▸ Task description
The answer must be an exact copy of the records below, with every picture left out.

▸ Data to use
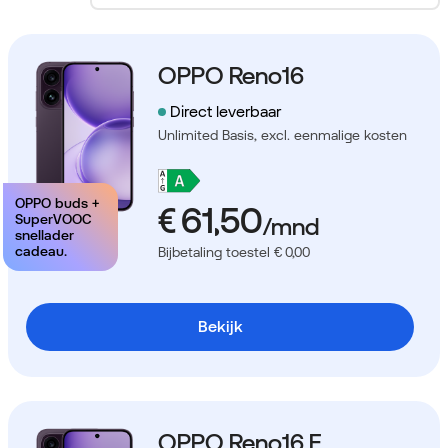
OPPO Reno16
Direct leverbaar
Unlimited Basis,
excl. eenmalige kosten
OPPO buds +
SuperVOOC
snellader
cadeau.
Bijbetaling toestel € 0,00
Bekijk
OPPO Reno16 F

▸ Answer to the problem
OPPO Reno16
Direct leverbaar
Unlimited Basis,
excl. eenmalige kosten
OPPO buds +
SuperVOOC
snellader
cadeau.
Bijbetaling toestel € 0,00
Bekijk
OPPO Reno16 F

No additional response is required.